● PROBLEM TO SOLVE
Copy out each of the records below word for word, changing nothing.

---------------

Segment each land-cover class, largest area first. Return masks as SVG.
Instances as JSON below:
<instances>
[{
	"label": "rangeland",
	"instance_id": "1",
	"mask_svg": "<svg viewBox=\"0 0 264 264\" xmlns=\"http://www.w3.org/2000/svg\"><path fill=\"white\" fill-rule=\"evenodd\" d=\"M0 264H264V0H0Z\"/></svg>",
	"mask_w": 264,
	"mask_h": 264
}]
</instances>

---------------

● SOLUTION TO THE EXERCISE
Segment each land-cover class, largest area first. Return masks as SVG.
Instances as JSON below:
<instances>
[{
	"label": "rangeland",
	"instance_id": "1",
	"mask_svg": "<svg viewBox=\"0 0 264 264\" xmlns=\"http://www.w3.org/2000/svg\"><path fill=\"white\" fill-rule=\"evenodd\" d=\"M0 264H264V0H0Z\"/></svg>",
	"mask_w": 264,
	"mask_h": 264
}]
</instances>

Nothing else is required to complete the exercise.